→ **Provided material**:
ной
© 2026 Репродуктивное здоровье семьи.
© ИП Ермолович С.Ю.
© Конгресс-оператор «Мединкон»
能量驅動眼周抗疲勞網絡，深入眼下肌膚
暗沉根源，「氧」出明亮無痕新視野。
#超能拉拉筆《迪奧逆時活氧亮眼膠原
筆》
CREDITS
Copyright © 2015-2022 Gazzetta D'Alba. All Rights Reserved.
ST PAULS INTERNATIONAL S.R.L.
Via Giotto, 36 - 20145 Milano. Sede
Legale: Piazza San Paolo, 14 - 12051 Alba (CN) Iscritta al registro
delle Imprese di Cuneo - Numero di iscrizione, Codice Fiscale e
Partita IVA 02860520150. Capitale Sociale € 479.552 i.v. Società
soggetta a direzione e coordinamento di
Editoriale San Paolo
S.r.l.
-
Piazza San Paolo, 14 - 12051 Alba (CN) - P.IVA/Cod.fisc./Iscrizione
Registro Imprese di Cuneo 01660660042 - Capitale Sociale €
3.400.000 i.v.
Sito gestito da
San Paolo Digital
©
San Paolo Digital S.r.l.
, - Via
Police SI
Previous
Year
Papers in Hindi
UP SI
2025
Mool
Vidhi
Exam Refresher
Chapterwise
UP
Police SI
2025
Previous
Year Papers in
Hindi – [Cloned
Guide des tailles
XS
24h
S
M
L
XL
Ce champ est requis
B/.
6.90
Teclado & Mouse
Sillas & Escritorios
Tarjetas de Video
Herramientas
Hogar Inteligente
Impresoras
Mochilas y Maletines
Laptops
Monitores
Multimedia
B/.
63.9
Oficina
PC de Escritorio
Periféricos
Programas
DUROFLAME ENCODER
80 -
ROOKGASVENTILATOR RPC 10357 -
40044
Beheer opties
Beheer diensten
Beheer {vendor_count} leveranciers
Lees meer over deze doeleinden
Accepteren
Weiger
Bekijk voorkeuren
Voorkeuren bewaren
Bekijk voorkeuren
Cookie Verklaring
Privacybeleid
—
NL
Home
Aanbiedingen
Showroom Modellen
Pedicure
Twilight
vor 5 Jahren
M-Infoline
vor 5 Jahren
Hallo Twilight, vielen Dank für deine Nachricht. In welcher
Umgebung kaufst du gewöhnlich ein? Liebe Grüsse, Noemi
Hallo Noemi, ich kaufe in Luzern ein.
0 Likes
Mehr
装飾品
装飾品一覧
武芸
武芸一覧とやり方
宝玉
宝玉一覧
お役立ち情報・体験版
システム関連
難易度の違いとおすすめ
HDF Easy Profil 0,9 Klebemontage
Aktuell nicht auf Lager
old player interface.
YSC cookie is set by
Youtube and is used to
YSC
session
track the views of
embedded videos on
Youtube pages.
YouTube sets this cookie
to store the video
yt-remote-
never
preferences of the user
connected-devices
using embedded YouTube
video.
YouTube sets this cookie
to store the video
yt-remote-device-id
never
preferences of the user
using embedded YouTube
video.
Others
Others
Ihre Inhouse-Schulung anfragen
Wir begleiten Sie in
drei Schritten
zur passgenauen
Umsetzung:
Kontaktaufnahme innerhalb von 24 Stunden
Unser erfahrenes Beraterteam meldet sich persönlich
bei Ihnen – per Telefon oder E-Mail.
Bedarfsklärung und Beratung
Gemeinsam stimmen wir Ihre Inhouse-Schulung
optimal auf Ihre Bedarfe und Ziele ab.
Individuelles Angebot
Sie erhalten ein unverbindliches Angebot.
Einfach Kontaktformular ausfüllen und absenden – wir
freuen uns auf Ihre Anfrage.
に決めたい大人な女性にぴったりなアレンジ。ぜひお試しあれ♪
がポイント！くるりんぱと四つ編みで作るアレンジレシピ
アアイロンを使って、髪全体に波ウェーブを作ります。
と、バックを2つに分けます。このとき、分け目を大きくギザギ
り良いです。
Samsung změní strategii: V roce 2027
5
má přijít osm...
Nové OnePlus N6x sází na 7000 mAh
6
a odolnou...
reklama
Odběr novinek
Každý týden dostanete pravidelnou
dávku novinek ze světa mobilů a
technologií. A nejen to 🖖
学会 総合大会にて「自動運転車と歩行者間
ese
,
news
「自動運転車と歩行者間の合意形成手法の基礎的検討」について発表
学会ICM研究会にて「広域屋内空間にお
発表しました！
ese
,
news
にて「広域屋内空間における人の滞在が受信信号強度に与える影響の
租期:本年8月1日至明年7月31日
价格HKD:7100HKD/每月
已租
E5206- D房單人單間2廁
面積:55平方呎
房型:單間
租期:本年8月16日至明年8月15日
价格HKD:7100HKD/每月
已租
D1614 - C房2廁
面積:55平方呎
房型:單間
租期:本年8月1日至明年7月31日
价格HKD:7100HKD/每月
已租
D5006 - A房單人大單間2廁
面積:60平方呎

→ **What the exercise asks**: Transcribe all entries exactly as they appear above.

→ **Completed exercise**:
ной
© 2026 Репродуктивное здоровье семьи.
© ИП Ермолович С.Ю.
© Конгресс-оператор «Мединкон»
能量驅動眼周抗疲勞網絡，深入眼下肌膚
暗沉根源，「氧」出明亮無痕新視野。
#超能拉拉筆《迪奧逆時活氧亮眼膠原
筆》
CREDITS
Copyright © 2015-2022 Gazzetta D'Alba. All Rights Reserved.
ST PAULS INTERNATIONAL S.R.L.
Via Giotto, 36 - 20145 Milano. Sede
Legale: Piazza San Paolo, 14 - 12051 Alba (CN) Iscritta al registro
delle Imprese di Cuneo - Numero di iscrizione, Codice Fiscale e
Partita IVA 02860520150. Capitale Sociale € 479.552 i.v. Società
soggetta a direzione e coordinamento di
Editoriale San Paolo
S.r.l.
-
Piazza San Paolo, 14 - 12051 Alba (CN) - P.IVA/Cod.fisc./Iscrizione
Registro Imprese di Cuneo 01660660042 - Capitale Sociale €
3.400.000 i.v.
Sito gestito da
San Paolo Digital
©
San Paolo Digital S.r.l.
, - Via
Police SI
Previous
Year
Papers in Hindi
UP SI
2025
Mool
Vidhi
Exam Refresher
Chapterwise
UP
Police SI
2025
Previous
Year Papers in
Hindi – [Cloned
Guide des tailles
XS
24h
S
M
L
XL
Ce champ est requis
B/.
6.90
Teclado & Mouse
Sillas & Escritorios
Tarjetas de Video
Herramientas
Hogar Inteligente
Impresoras
Mochilas y Maletines
Laptops
Monitores
Multimedia
B/.
63.9
Oficina
PC de Escritorio
Periféricos
Programas
DUROFLAME ENCODER
80 -
ROOKGASVENTILATOR RPC 10357 -
40044
Beheer opties
Beheer diensten
Beheer {vendor_count} leveranciers
Lees meer over deze doeleinden
Accepteren
Weiger
Bekijk voorkeuren
Voorkeuren bewaren
Bekijk voorkeuren
Cookie Verklaring
Privacybeleid
—
NL
Home
Aanbiedingen
Showroom Modellen
Pedicure
Twilight
vor 5 Jahren
M-Infoline
vor 5 Jahren
Hallo Twilight, vielen Dank für deine Nachricht. In welcher
Umgebung kaufst du gewöhnlich ein? Liebe Grüsse, Noemi
Hallo Noemi, ich kaufe in Luzern ein.
0 Likes
Mehr
装飾品
装飾品一覧
武芸
武芸一覧とやり方
宝玉
宝玉一覧
お役立ち情報・体験版
システム関連
難易度の違いとおすすめ
HDF Easy Profil 0,9 Klebemontage
Aktuell nicht auf Lager
old player interface.
YSC cookie is set by
Youtube and is used to
YSC
session
track the views of
embedded videos on
Youtube pages.
YouTube sets this cookie
to store the video
yt-remote-
never
preferences of the user
connected-devices
using embedded YouTube
video.
YouTube sets this cookie
to store the video
yt-remote-device-id
never
preferences of the user
using embedded YouTube
video.
Others
Others
Ihre Inhouse-Schulung anfragen
Wir begleiten Sie in
drei Schritten
zur passgenauen
Umsetzung:
Kontaktaufnahme innerhalb von 24 Stunden
Unser erfahrenes Beraterteam meldet sich persönlich
bei Ihnen – per Telefon oder E-Mail.
Bedarfsklärung und Beratung
Gemeinsam stimmen wir Ihre Inhouse-Schulung
optimal auf Ihre Bedarfe und Ziele ab.
Individuelles Angebot
Sie erhalten ein unverbindliches Angebot.
Einfach Kontaktformular ausfüllen und absenden – wir
freuen uns auf Ihre Anfrage.
に決めたい大人な女性にぴったりなアレンジ。ぜひお試しあれ♪
がポイント！くるりんぱと四つ編みで作るアレンジレシピ
アアイロンを使って、髪全体に波ウェーブを作ります。
と、バックを2つに分けます。このとき、分け目を大きくギザギ
り良いです。
Samsung změní strategii: V roce 2027
5
má přijít osm...
Nové OnePlus N6x sází na 7000 mAh
6
a odolnou...
reklama
Odběr novinek
Každý týden dostanete pravidelnou
dávku novinek ze světa mobilů a
technologií. A nejen to 🖖
学会 総合大会にて「自動運転車と歩行者間
ese
,
news
「自動運転車と歩行者間の合意形成手法の基礎的検討」について発表
学会ICM研究会にて「広域屋内空間にお
発表しました！
ese
,
news
にて「広域屋内空間における人の滞在が受信信号強度に与える影響の
租期:本年8月1日至明年7月31日
价格HKD:7100HKD/每月
已租
E5206- D房單人單間2廁
面積:55平方呎
房型:單間
租期:本年8月16日至明年8月15日
价格HKD:7100HKD/每月
已租
D1614 - C房2廁
面積:55平方呎
房型:單間
租期:本年8月1日至明年7月31日
价格HKD:7100HKD/每月
已租
D5006 - A房單人大單間2廁
面積:60平方呎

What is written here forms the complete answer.